# General > Reunions >  Was Wick High Intake of 1981 that bad???

## crustyroll

Me and Julia were chatting about the intake of 1981 in Wick High School and have noticed that there have never been any threads started about a reunion. Now I'm wondering were we all really such a bad bunch that no one wants to meet up again  ::  

It would be nice to know what some of the others are doing and how we've changed over the years.  I regularly see quite a few of the boys/girls that I went to school with and I have to say I don't think we're fairing too badly  ::

----------


## macc

Well Crusty roll, there is a few I wouldn't ever want to set eyes on again and the others I see whenever I can.  I stay in touch with a lot of my classmates but must say that we did have a lot of bullying in our year, didn't we?

----------


## crustyroll

Yeah there was a fair bit of it going around  ::   I got picked on within the first few weeks of starting by some second years and I saw plenty going on in our year.  There seemed to be a an awful mix of people that year that liked to cause trouble and thankfully I have to say I've not seem them around  ::  

I could be wrong but I think there was a really large intake that year as well and as what usually happens there are huge age ranges within that year.  I remember sitting next to a girl in english who was almost a year and half younger than me  ::   Really p'd me off but then when I wanted to leave at 16 I could and she had to stay on.

----------


## linnie612

I think, like everything - some good memories, some bad.  I can't say I made any lifelong friends but hey!, it was high school!

----------


## Julia

> Me and Julia were chatting about the intake of 1981 in Wick High School and have noticed that there have never been any threads started about a reunion.
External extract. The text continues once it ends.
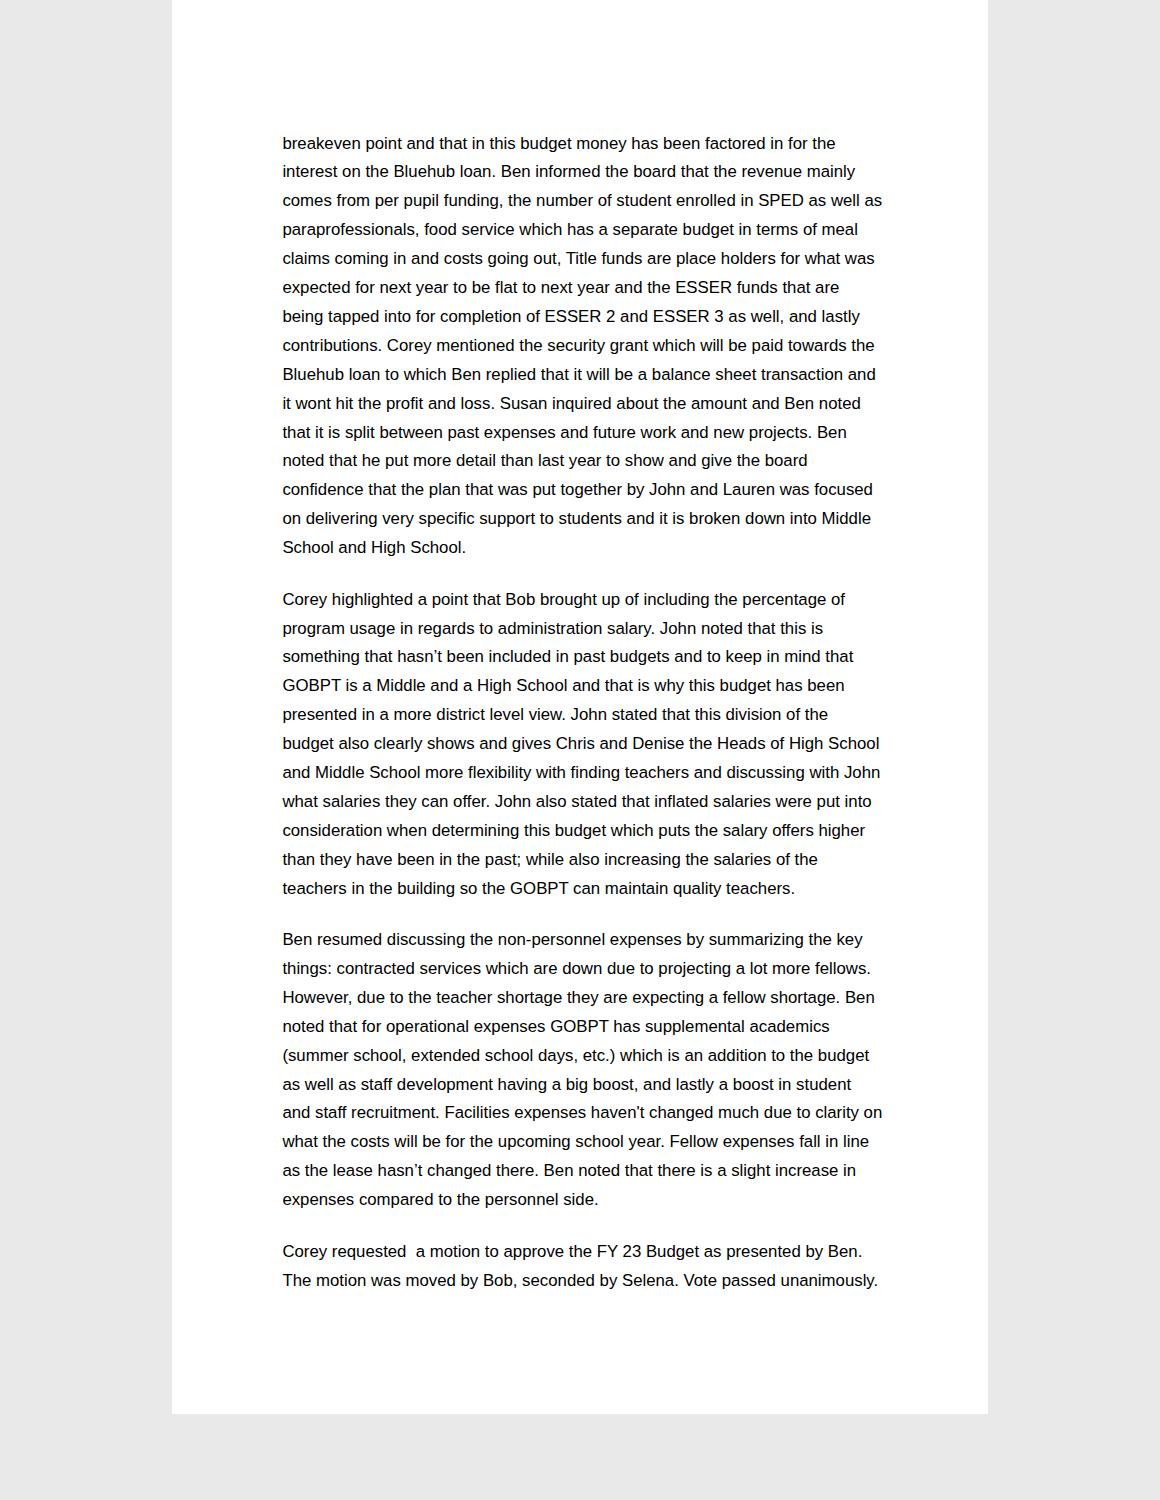breakeven point and that in this budget money has been factored in for the interest on the Bluehub loan. Ben informed the board that the revenue mainly comes from per pupil funding, the number of student enrolled in SPED as well as paraprofessionals, food service which has a separate budget in terms of meal claims coming in and costs going out, Title funds are place holders for what was expected for next year to be flat to next year and the ESSER funds that are being tapped into for completion of ESSER 2 and ESSER 3 as well, and lastly contributions. Corey mentioned the security grant which will be paid towards the Bluehub loan to which Ben replied that it will be a balance sheet transaction and it wont hit the profit and loss. Susan inquired about the amount and Ben noted that it is split between past expenses and future work and new projects. Ben noted that he put more detail than last year to show and give the board confidence that the plan that was put together by John and Lauren was focused on delivering very specific support to students and it is broken down into Middle School and High School.
Corey highlighted a point that Bob brought up of including the percentage of program usage in regards to administration salary. John noted that this is something that hasn’t been included in past budgets and to keep in mind that GOBPT is a Middle and a High School and that is why this budget has been presented in a more district level view. John stated that this division of the budget also clearly shows and gives Chris and Denise the Heads of High School and Middle School more flexibility with finding teachers and discussing with John what salaries they can offer. John also stated that inflated salaries were put into consideration when determining this budget which puts the salary offers higher than they have been in the past; while also increasing the salaries of the teachers in the building so the GOBPT can maintain quality teachers.
Ben resumed discussing the non-personnel expenses by summarizing the key things: contracted services which are down due to projecting a lot more fellows. However, due to the teacher shortage they are expecting a fellow shortage. Ben noted that for operational expenses GOBPT has supplemental academics (summer school, extended school days, etc.) which is an addition to the budget as well as staff development having a big boost, and lastly a boost in student and staff recruitment. Facilities expenses haven't changed much due to clarity on what the costs will be for the upcoming school year. Fellow expenses fall in line as the lease hasn’t changed there. Ben noted that there is a slight increase in expenses compared to the personnel side.
Corey requested a motion to approve the FY 23 Budget as presented by Ben. The motion was moved by Bob, seconded by Selena. Vote passed unanimously.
Now I'm wondering were we all really such a bad bunch that no one wants to meet up again  
> 
> It would be nice to know what some of the others are doing and how we've changed over the years.  I regularly see quite a few of the boys/girls that I went to school with and I have to say I don't think we're fairing too badly


Is that you offering to organise a school reunion then?

----------


## linnie612

:: Good god, no!!! I think you're right in saying there was a large and varied-age intake that year.  If I remember rightly the classes went up to 1H (with 1I being the remedial class) and there was a girl in my class a whole year older than me.

----------


## Crackeday

I think there was one in The francis street last year. As we would all have been hitting 40. I started wick High in 1981 (making me 41 this year) and remember seeing it advertised.
I couldnt make it due to work but believe a good night was had by all!!!!

----------


## crustyroll

I didnt see that advertised,I think it was the intake of 1980 that was held??? I'm 43 this year so even if it was last year I was already 41 heading towards 42. I spoke to Donna Anderson not that long ago and she hadn't been to any re-union.

----------


## mop top

Reunion in Francis Street last July was for the intake of 1982 who most of were 40 last year

----------